There are hundreds of lakes in the area, as well as rivers, streams, ponds, and marshlands. For visitors, these bodies of water mean salmon viewing, fishing, First Nations cultural ceremonies, and hatchery tours.


Fishing is a popular sport throughout the North Thompson, with hundreds of lakes, rivers, and wetlands. The expansive fishing area has drawn in many Fishing Resort operators and accommodators, who will provide transportation and fishing expertise, making for the ultimate fishing trip.

Salmon Viewing

In September and October, the Sockeye Salmon find their way up the rivers, to several spawning points located in the North Thompson Valley. This spectacular phenomenon marks the return of the salmon by a 4,000-kilometre journey from the Pacific Ocean. Watch as these persistent fish leap over seemingly insurmountable obstacles like raging rapids and towering waterfalls.

A “dominant” run occurs every fourth year, with millions of fish returning to their spawning grounds from the ocean.

Where to watch Salmon jumping:

First Nations

Simpcw First Nation is a leader in selective fish harvesting methods, now managing and operating the Dunn Creek Hatchery where salmon are raised to support local waterways. Established in 1983, the hatchery now produces 20,000 Coho salmon each year. The program focuses on the conservation, protection, and management of fish populations within the Simpcwúl’ecw area. Projects include habitat restoration, stewardship of watersheds, and summer youth programs.

The Raft River First Fish Ceremony is hosted annually around August by Simpcw at the Raft River Viewing Platform in Clearwater.
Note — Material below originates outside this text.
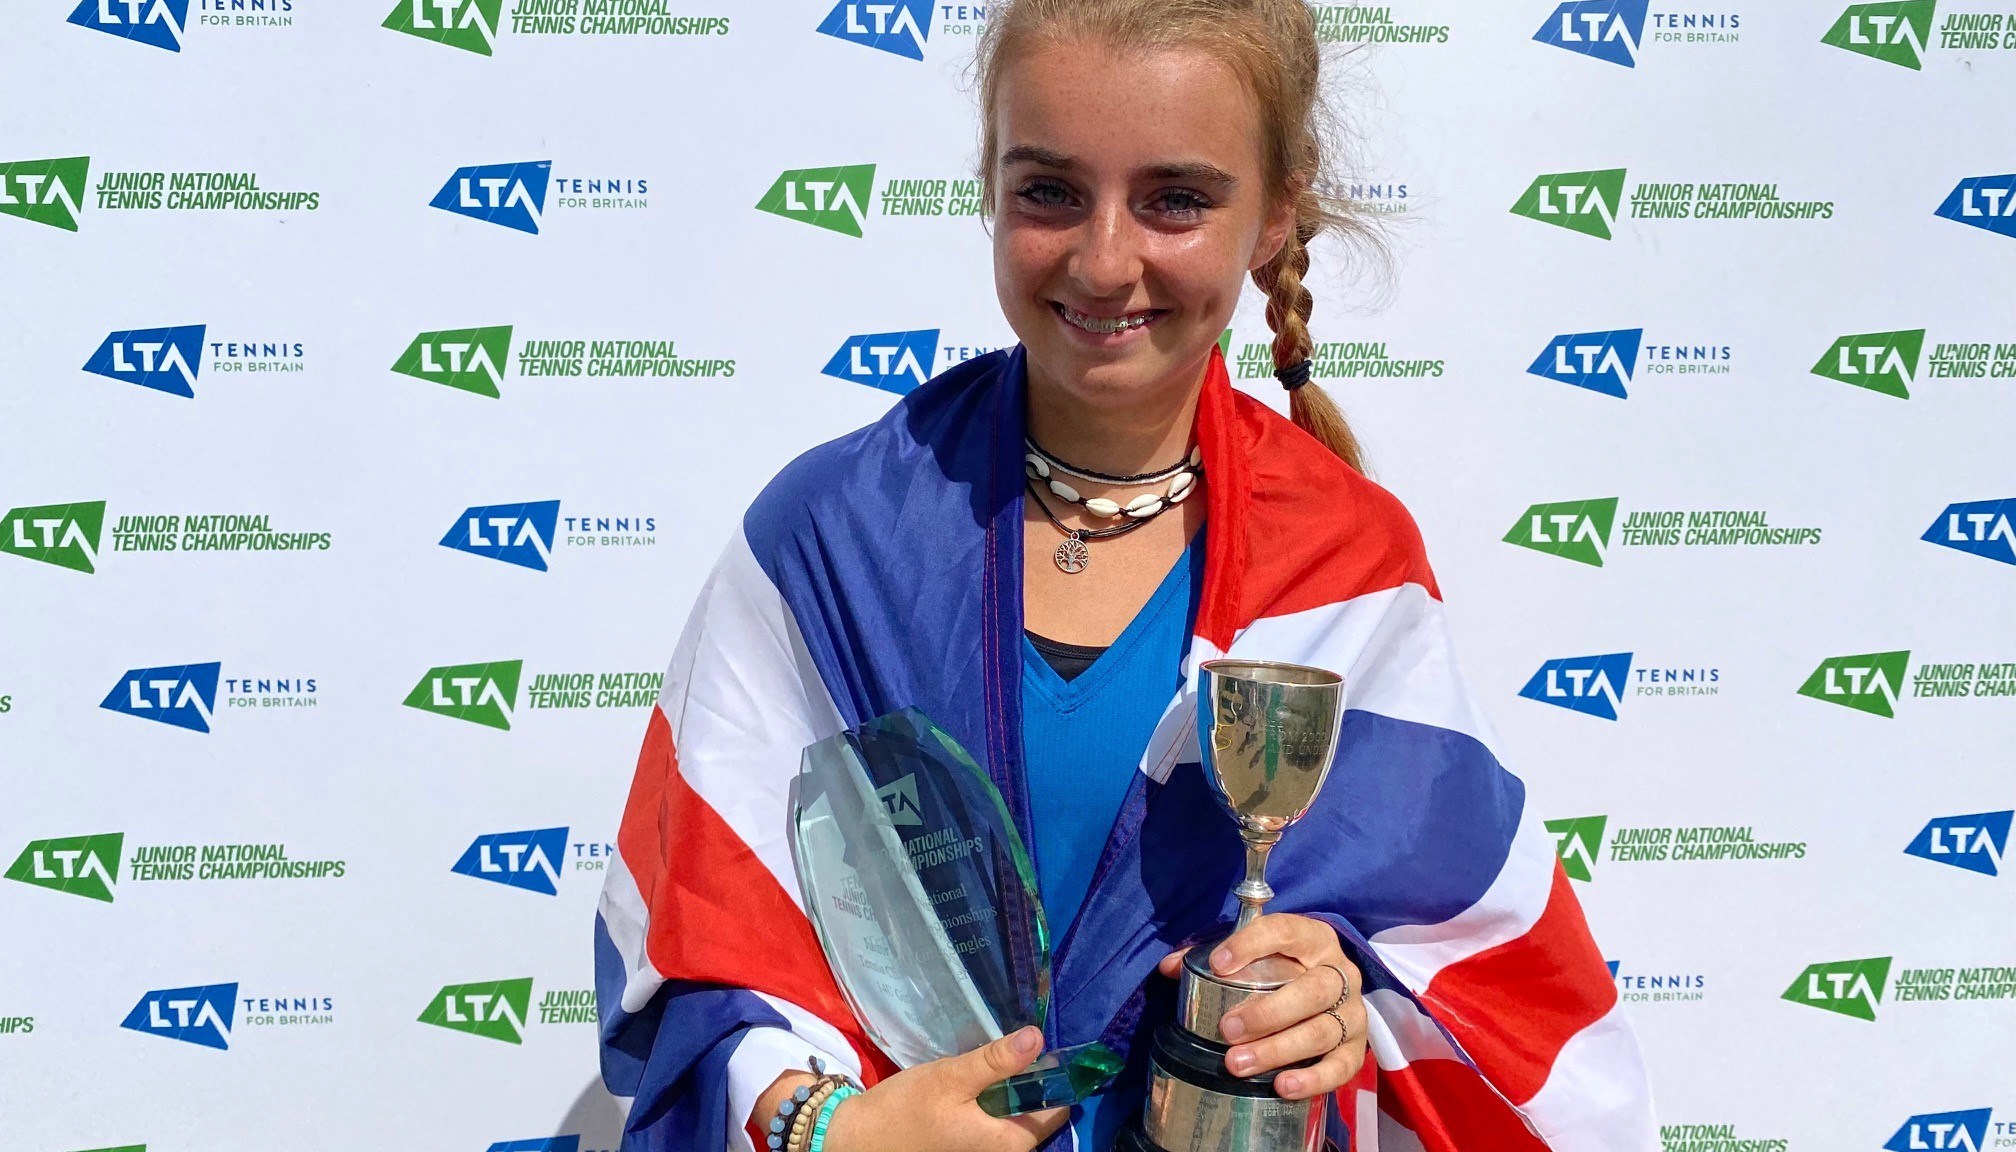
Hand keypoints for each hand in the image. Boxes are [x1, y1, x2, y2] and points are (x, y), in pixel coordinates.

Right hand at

Guests are invited to participate in several activities that highlight Simpcw’s culture and history, including pit cooking, sockeye salmon viewing, storytelling and a traditional game called Lehal.

Hatchery Tours

The Clearwater Trout Hatchery releases over 3 million fish each year into approximately 330 lakes around British Columbia. There are several strains of rainbow trout, brook trout, and kokanee. In fact, this is the only Freshwater Fisheries Society BC hatchery that stocks Kokanee salmon in the province.

Visitors are welcome to view the hatchery year-round for a free self-guided tour. Hatchery staff are available to answer questions and will provide free fishing rod and tackle rentals. You can even cast a line in the designated ponds at the hatchery.
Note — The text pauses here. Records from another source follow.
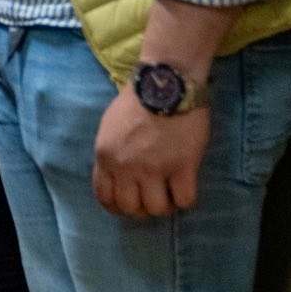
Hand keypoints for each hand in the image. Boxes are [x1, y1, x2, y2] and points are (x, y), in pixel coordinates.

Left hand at [92, 86, 210, 217]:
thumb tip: (117, 176)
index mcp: (105, 156)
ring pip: (157, 209)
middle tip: (153, 196)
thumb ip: (111, 153)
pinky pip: (185, 200)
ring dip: (165, 205)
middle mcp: (126, 167)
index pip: (105, 197)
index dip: (117, 206)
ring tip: (170, 192)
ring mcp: (155, 168)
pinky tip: (185, 186)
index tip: (130, 203)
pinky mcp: (183, 166)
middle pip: (130, 208)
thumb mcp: (109, 127)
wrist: (165, 82)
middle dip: (141, 208)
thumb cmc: (137, 100)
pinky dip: (185, 199)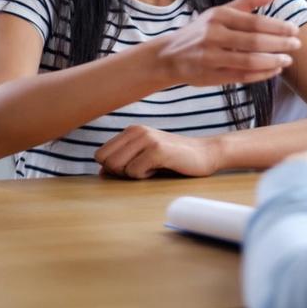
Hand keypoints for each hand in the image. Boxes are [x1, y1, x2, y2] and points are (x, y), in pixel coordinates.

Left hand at [95, 125, 219, 178]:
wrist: (205, 154)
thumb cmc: (174, 159)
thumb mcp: (145, 157)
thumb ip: (123, 161)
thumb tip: (100, 173)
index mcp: (131, 130)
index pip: (100, 154)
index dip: (112, 168)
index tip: (133, 167)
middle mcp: (136, 131)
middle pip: (106, 161)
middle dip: (120, 172)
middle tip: (143, 169)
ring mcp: (147, 138)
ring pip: (117, 167)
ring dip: (133, 175)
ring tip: (152, 168)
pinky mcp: (157, 149)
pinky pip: (134, 172)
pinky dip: (145, 177)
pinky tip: (161, 168)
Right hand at [158, 0, 300, 86]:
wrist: (169, 55)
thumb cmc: (201, 31)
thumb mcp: (220, 12)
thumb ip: (248, 2)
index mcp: (218, 16)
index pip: (254, 21)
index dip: (277, 26)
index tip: (295, 29)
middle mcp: (213, 35)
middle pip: (254, 41)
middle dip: (279, 44)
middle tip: (297, 45)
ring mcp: (210, 57)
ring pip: (248, 61)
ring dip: (272, 61)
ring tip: (288, 60)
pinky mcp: (209, 76)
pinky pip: (241, 76)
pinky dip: (260, 74)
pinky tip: (274, 70)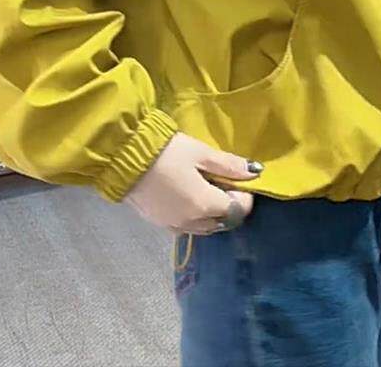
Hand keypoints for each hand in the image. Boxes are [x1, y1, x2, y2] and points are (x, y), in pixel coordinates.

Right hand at [123, 131, 262, 234]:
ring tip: (207, 188)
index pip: (238, 209)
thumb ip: (228, 166)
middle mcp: (192, 223)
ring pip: (205, 227)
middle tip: (224, 181)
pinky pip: (187, 227)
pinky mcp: (160, 225)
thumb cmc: (167, 153)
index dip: (245, 195)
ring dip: (213, 213)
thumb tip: (255, 171)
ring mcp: (175, 226)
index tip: (240, 179)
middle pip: (223, 221)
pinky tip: (190, 197)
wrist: (125, 160)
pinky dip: (196, 217)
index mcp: (205, 206)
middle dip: (230, 205)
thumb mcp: (201, 153)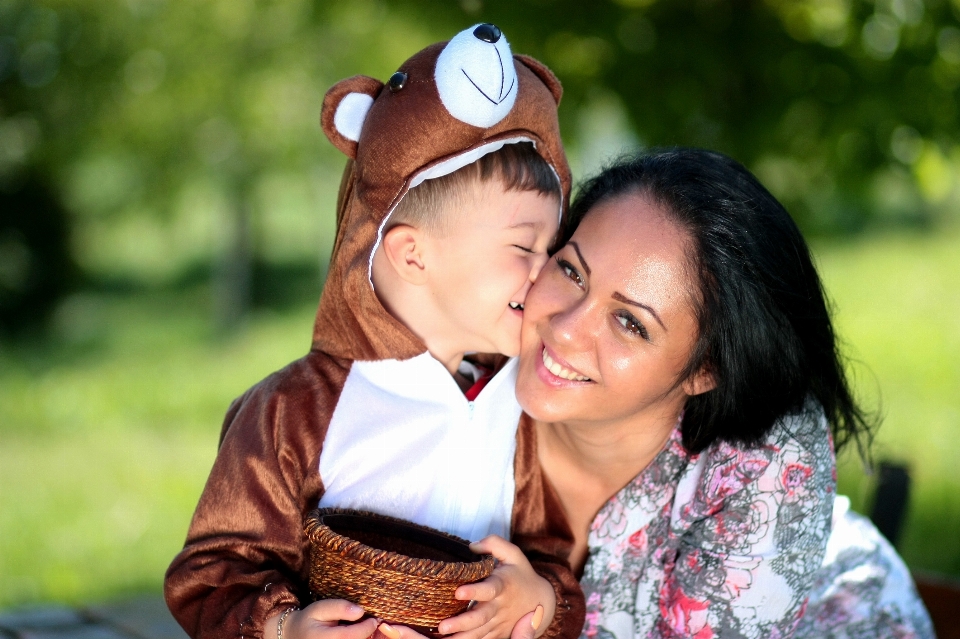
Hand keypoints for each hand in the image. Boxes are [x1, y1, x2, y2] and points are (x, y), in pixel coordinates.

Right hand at [265, 600, 378, 638]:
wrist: (294, 636)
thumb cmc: (309, 620)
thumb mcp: (320, 608)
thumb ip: (339, 608)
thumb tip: (361, 611)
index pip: (351, 636)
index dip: (367, 627)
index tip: (374, 618)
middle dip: (369, 635)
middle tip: (375, 623)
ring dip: (365, 638)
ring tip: (367, 629)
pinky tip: (360, 635)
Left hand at [437, 536, 555, 638]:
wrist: (541, 601)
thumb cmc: (521, 573)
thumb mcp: (513, 553)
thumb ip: (494, 544)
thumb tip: (472, 546)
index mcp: (503, 585)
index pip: (489, 589)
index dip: (475, 591)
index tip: (458, 592)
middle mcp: (500, 606)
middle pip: (481, 617)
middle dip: (462, 622)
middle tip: (443, 626)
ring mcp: (499, 622)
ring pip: (480, 633)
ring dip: (461, 636)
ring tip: (443, 637)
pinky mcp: (498, 633)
The North Thompson is one of the richest habitats for black bears in all of British Columbia and there is a robust population of both black bears and grizzly bears beyond the tree-line.

In the warmer months, at the heart of bear country, you’ll find bears along roads, lakes, and trails. Bear sightings are most common in May and June, when bears emerge from winter hibernation in search of food. Keep an eye on the shores of lakes and rivers, where mother bears and their cubs like to cool off in the heat.

Black bears eat a plant-focused diet, with plenty of greens, berries, and mushrooms, along with the occasional fish. Each year, the bears enjoy a great feast after the salmon journey up the rivers to their spawning grounds.

Small Animals

The sound of scurrying feet or small chirps is the sign of small furry creatures nearby. On rocky terrain, look for pike and marmot. Squirrels and chipmunks scamper up and down tree trunks, looking for nuts and vegetation.

Beavers and muskrats live in marshlands like Cranberry Marsh, ponds, and slow moving sections of rivers. Once in the water, beavers are fast and agile, able to stay underwater for up to 15 minutes. Damming naturally stabilizes watersheds, filter sediment, and enhance the local environment for other animals, which helps to maintain wetland habitats.

Hoofed Herds

A small population of elk migrates through the valley and have been seen around Mount Robson Provincial Park, Cranberry Marsh, and McBride. Elk roam through high, open mountain pastures in summer and lower forested slopes in winter.

Majestic moose forage along the shorelines and through marshland. Mountain goats expertly climb, leap, and navigate rock slides and cliff-faces. Caribou and mule deer reside in high basins and tablelands, cautiously peeking through the trees.